**Information shown**

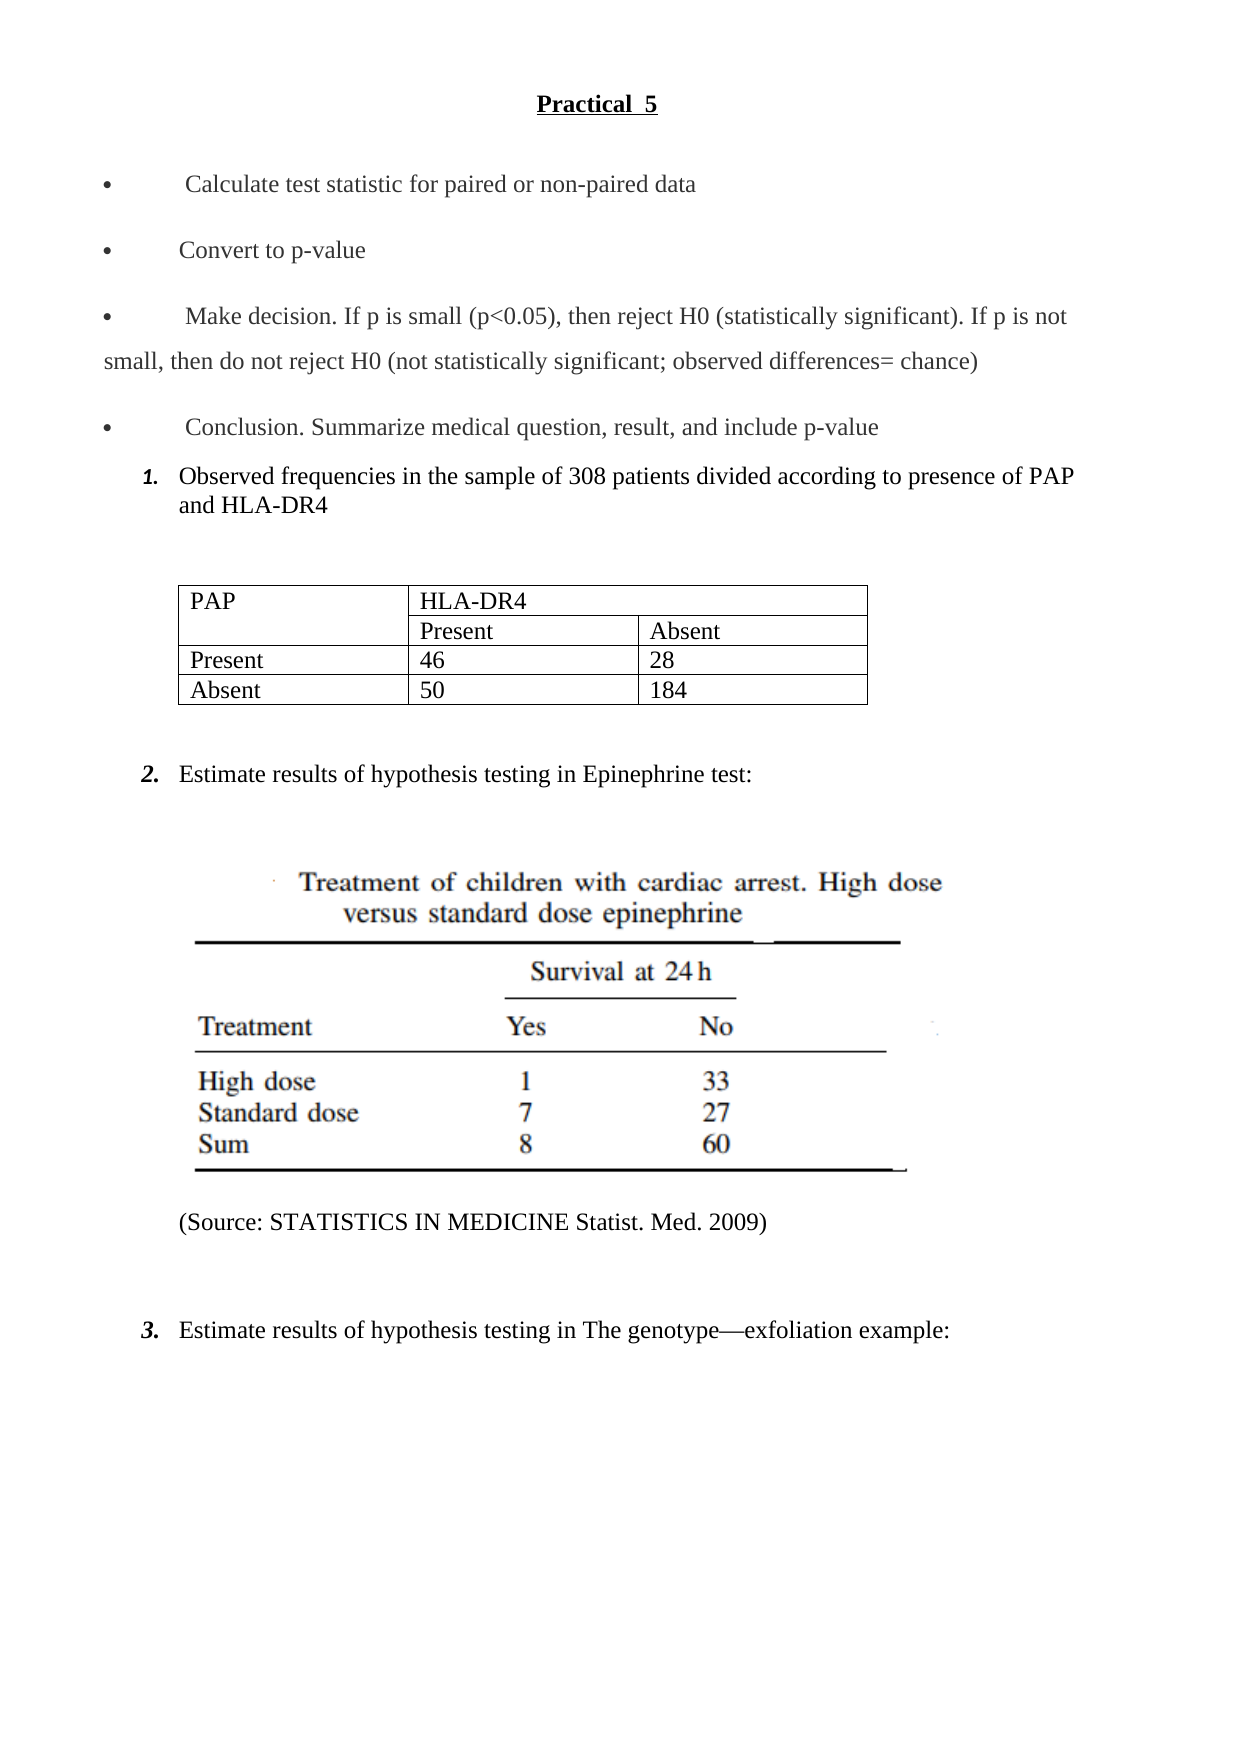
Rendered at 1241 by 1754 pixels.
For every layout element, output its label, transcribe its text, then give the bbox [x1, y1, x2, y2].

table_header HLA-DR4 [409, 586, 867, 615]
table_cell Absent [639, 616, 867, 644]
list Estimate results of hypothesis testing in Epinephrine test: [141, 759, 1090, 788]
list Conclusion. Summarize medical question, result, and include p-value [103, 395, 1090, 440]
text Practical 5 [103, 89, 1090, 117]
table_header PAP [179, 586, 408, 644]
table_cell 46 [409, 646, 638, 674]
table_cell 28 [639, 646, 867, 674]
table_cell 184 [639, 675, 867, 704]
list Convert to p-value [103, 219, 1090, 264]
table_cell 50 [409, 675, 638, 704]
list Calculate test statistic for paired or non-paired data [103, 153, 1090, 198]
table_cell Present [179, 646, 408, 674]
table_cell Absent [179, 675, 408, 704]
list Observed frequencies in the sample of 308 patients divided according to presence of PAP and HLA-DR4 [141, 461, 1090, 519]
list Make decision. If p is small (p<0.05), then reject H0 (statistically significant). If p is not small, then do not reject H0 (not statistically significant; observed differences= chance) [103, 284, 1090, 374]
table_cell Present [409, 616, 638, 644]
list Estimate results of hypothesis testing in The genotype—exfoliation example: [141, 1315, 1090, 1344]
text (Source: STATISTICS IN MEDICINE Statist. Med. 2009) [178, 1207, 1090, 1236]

**Directions**
Your response should be made up of the lines in the data that contain the word "list".

**Solved exercise**
list Estimate results of hypothesis testing in Epinephrine test: [141, 759, 1090, 788]
list Conclusion. Summarize medical question, result, and include p-value [103, 395, 1090, 440]
list Convert to p-value [103, 219, 1090, 264]
list Calculate test statistic for paired or non-paired data [103, 153, 1090, 198]
list Observed frequencies in the sample of 308 patients divided according to presence of PAP and HLA-DR4 [141, 461, 1090, 519]
list Make decision. If p is small (p<0.05), then reject H0 (statistically significant). If p is not small, then do not reject H0 (not statistically significant; observed differences= chance) [103, 284, 1090, 374]
list Estimate results of hypothesis testing in The genotype—exfoliation example: [141, 1315, 1090, 1344]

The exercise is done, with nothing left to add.